In the third case, the FCC issued a Notice of Apparent Liability for Forfeiture against station KOST in Los Angeles. The radio station conducted a contest online for its rewards members in which it held several drawings for awarding tickets to the musical Les Miserables. The radio station’s web site indicated that the contest would be conducted from 3:50 pm on May 29, 2006, to 8:50 pm on June 2, 2006. A radio station listener complained to the FCC after the station awarded the prize to three people at 3:00 pm on June 2, several hours before the stated closing time of the contest. In response to the FCC’s Letter of Inquiry, the radio station claimed that the on-air contest rules did not apply to its contest because the contest was conducted exclusively online, not on the air, and the on-air announcements about the contest were not "substantive". The FCC disagreed, stating that the rules apply to "all contests conducted by the licensee and broadcast to the public." The FCC noted that the radio station announced the contest several times on-air and told listeners who entered the contest to stay tuned to the radio station. Having decided that the on-air contest rules did apply, the FCC concluded that the radio station failed to comply with the rules by failing to announce the material terms, including the time and means of selecting winners, when prizes could be won, and the total number of prizes.
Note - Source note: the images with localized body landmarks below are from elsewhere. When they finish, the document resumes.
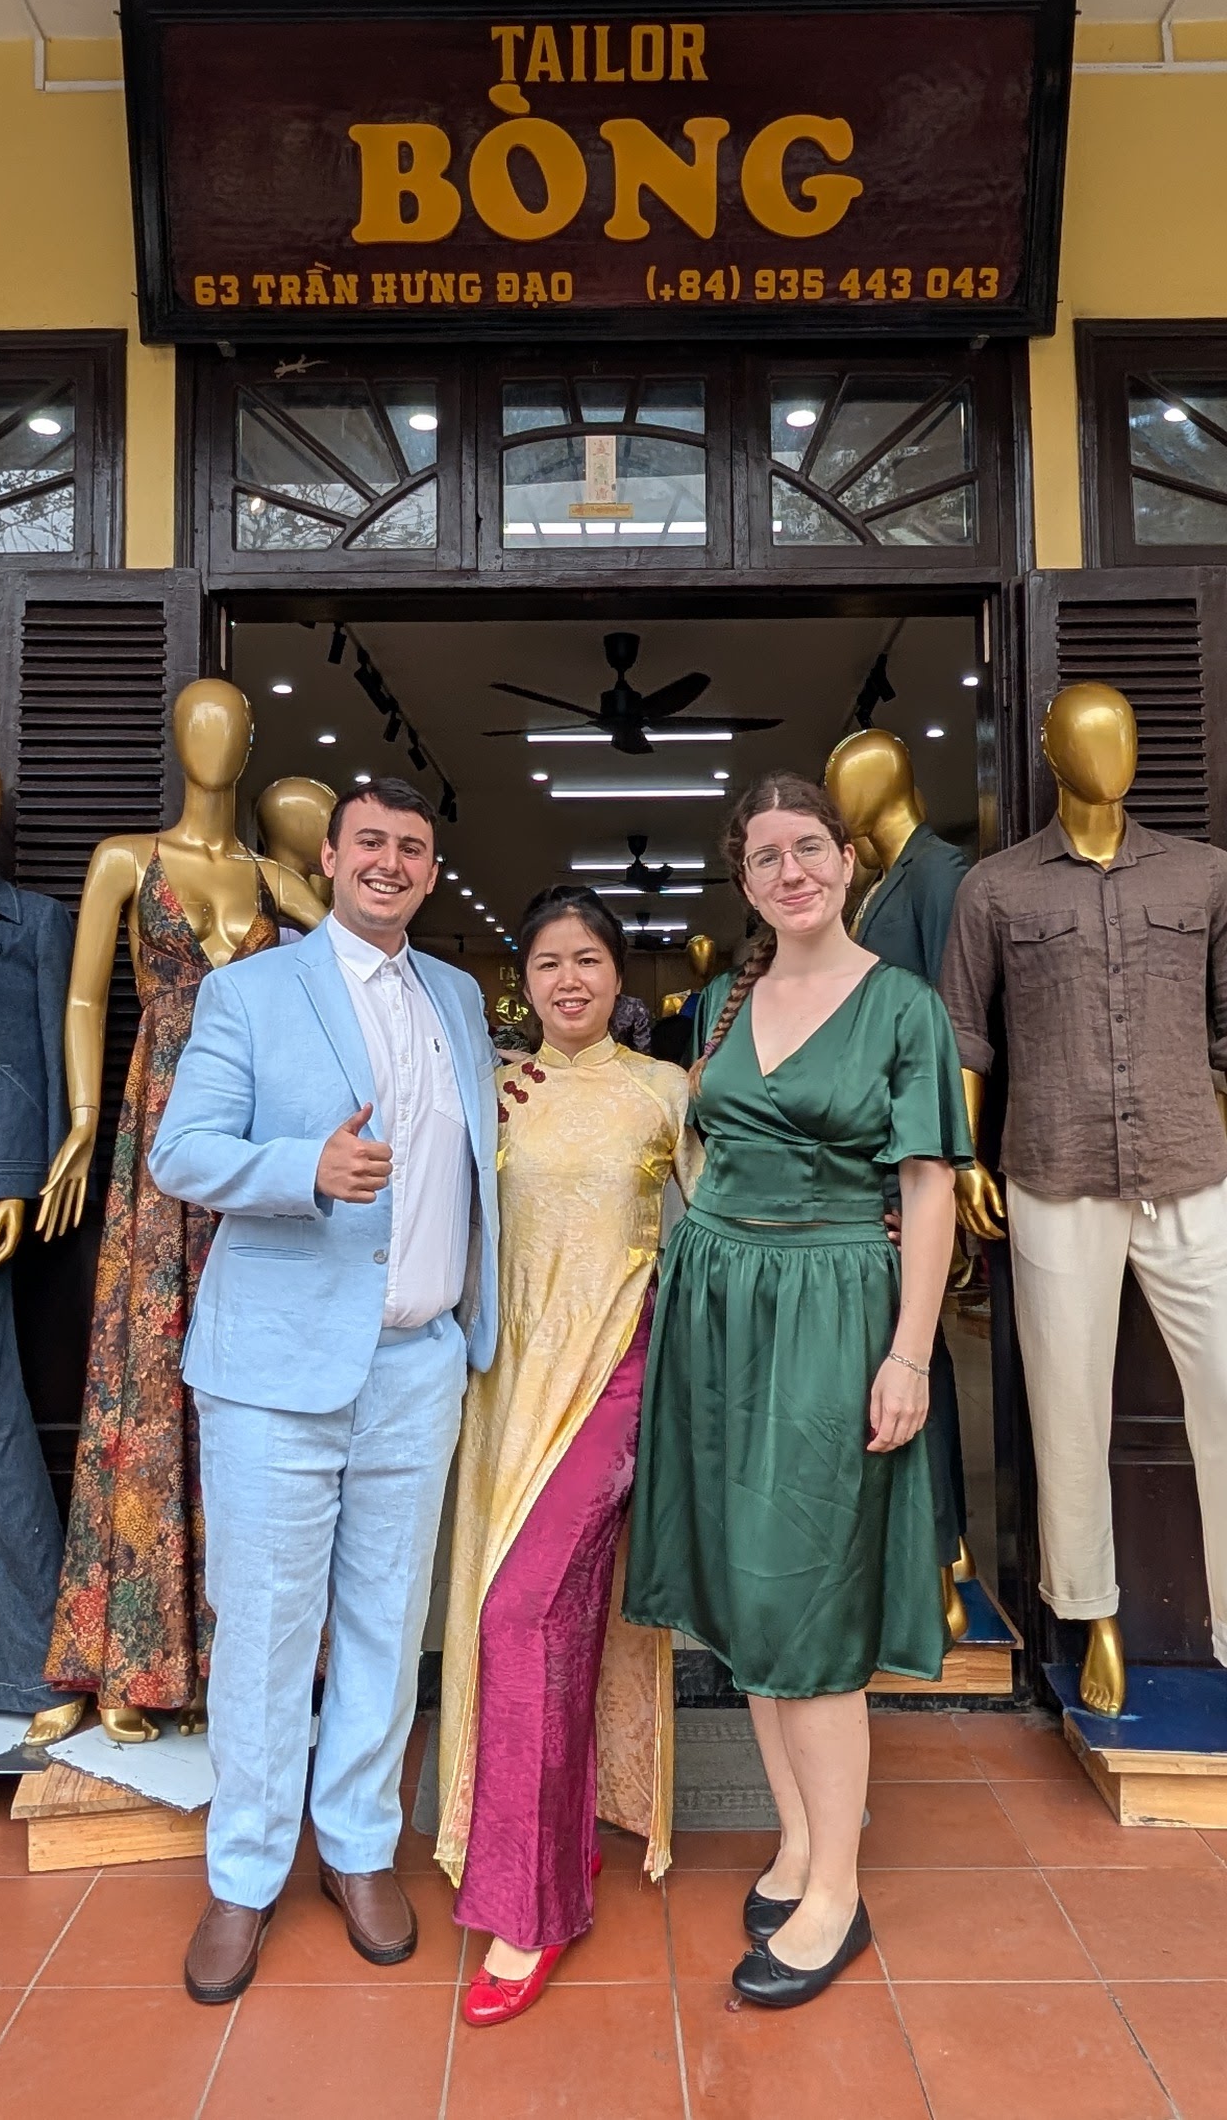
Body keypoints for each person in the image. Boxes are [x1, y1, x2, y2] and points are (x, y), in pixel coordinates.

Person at [148, 777, 498, 2006]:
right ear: (332, 860)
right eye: (370, 844)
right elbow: (180, 1151)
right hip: (274, 1369)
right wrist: (306, 1166)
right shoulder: (251, 991)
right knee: (264, 1630)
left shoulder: (458, 997)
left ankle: (356, 1847)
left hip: (418, 1362)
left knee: (387, 1626)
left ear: (430, 869)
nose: (389, 862)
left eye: (412, 847)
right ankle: (243, 1876)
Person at [624, 771, 970, 2010]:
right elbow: (700, 1149)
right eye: (765, 855)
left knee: (804, 1594)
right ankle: (798, 1839)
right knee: (742, 1589)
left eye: (809, 847)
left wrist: (908, 1352)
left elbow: (927, 1185)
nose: (791, 871)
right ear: (744, 876)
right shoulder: (722, 1001)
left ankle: (837, 1889)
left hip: (831, 1310)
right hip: (717, 1305)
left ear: (845, 859)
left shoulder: (902, 1006)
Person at [437, 886, 698, 2027]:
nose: (568, 980)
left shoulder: (663, 1092)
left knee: (523, 1616)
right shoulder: (493, 1091)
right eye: (547, 963)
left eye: (587, 960)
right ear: (525, 981)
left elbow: (717, 1231)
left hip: (614, 1381)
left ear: (617, 975)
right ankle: (561, 1840)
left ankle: (528, 1907)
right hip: (505, 1388)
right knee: (550, 1617)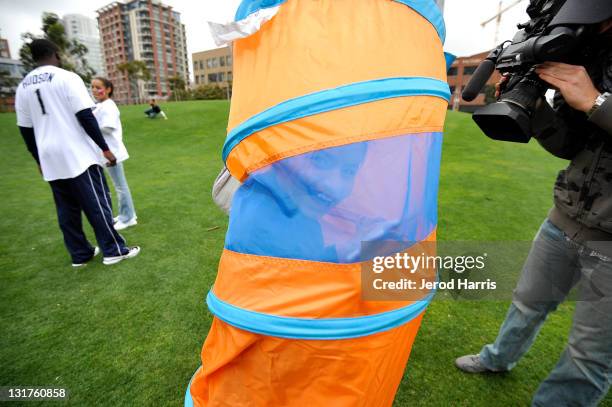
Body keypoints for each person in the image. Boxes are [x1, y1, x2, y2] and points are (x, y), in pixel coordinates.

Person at [455, 18, 612, 407]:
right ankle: (497, 358)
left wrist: (598, 103)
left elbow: (597, 107)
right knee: (528, 301)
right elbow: (570, 146)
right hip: (565, 216)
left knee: (588, 353)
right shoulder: (596, 56)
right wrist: (538, 104)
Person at [15, 39, 141, 267]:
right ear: (56, 53)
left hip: (49, 155)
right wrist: (105, 148)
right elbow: (85, 116)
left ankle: (80, 254)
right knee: (97, 202)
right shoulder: (66, 77)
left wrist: (38, 159)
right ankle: (114, 250)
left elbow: (25, 129)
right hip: (76, 153)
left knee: (66, 208)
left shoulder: (23, 86)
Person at [91, 77, 138, 231]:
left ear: (108, 89)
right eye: (93, 87)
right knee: (119, 185)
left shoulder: (108, 106)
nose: (95, 91)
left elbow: (108, 127)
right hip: (107, 152)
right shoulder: (100, 106)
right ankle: (127, 213)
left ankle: (128, 218)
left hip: (112, 153)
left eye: (99, 87)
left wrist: (89, 125)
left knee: (120, 186)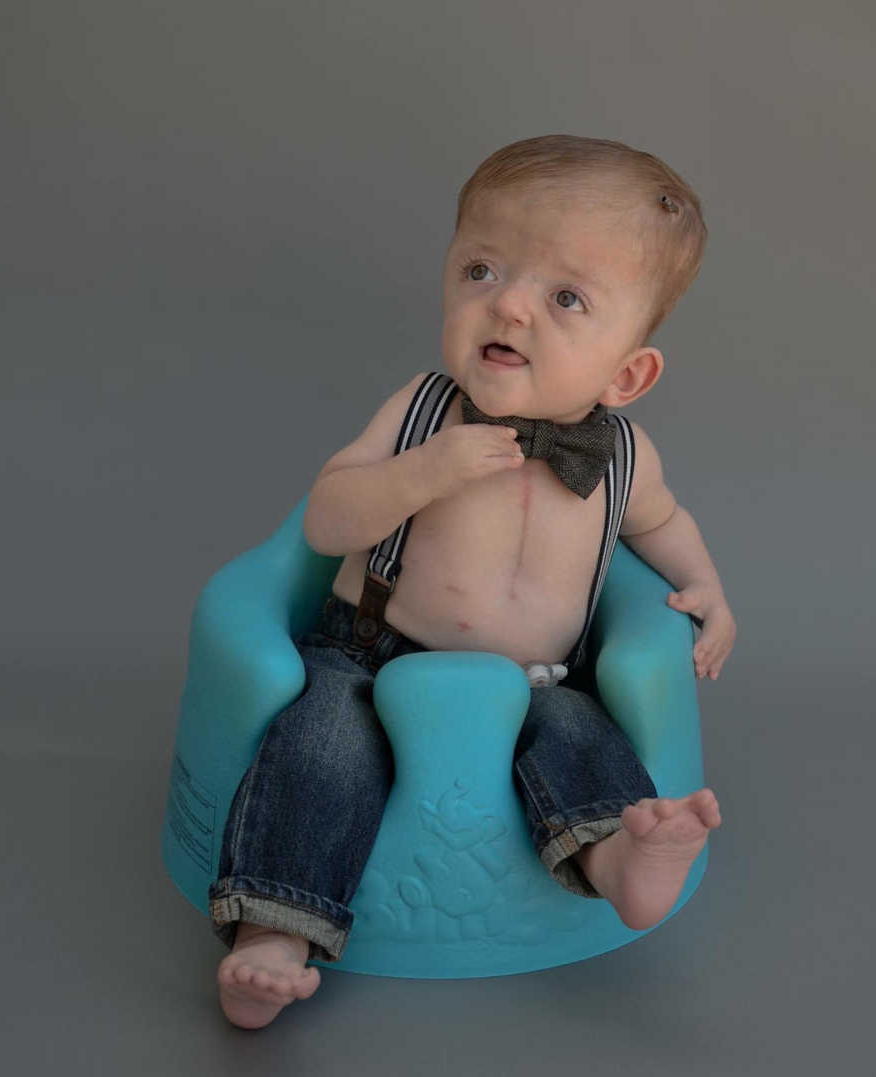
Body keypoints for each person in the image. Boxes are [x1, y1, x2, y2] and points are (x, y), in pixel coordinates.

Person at [210, 134, 736, 1029]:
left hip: (535, 680)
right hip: (368, 658)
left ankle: (621, 860)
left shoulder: (622, 455)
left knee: (580, 738)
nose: (512, 309)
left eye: (566, 296)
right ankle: (272, 935)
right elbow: (327, 519)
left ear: (628, 372)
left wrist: (709, 591)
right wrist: (424, 472)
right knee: (320, 751)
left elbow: (664, 524)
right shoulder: (419, 407)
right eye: (483, 270)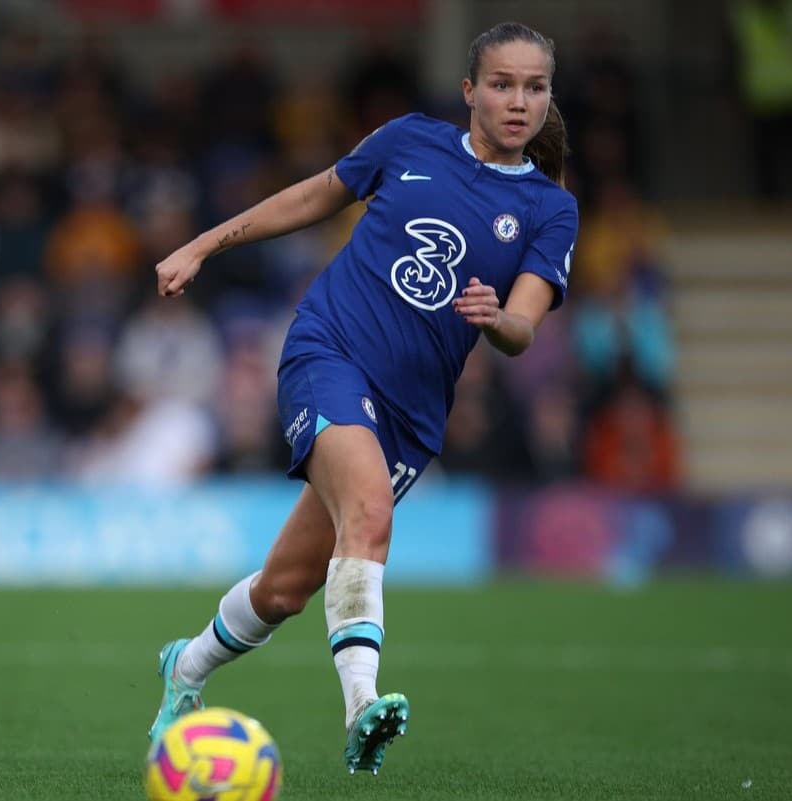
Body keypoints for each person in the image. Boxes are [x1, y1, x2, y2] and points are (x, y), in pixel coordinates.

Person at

The FCC ordered the station to pay a fine of $6,000.
For advertisers, it is helpful to note that while the FCC can only take action against broadcasters, there might be "collateral damage" to advertisers who are prize suppliers or otherwise affiliated with the promotion in terms of negative PR, potential plaintiff’s bar claims and the like, and these types of cases highlight the need for advertisers to be as vigilant as possible when doing tie-ins with radio stations.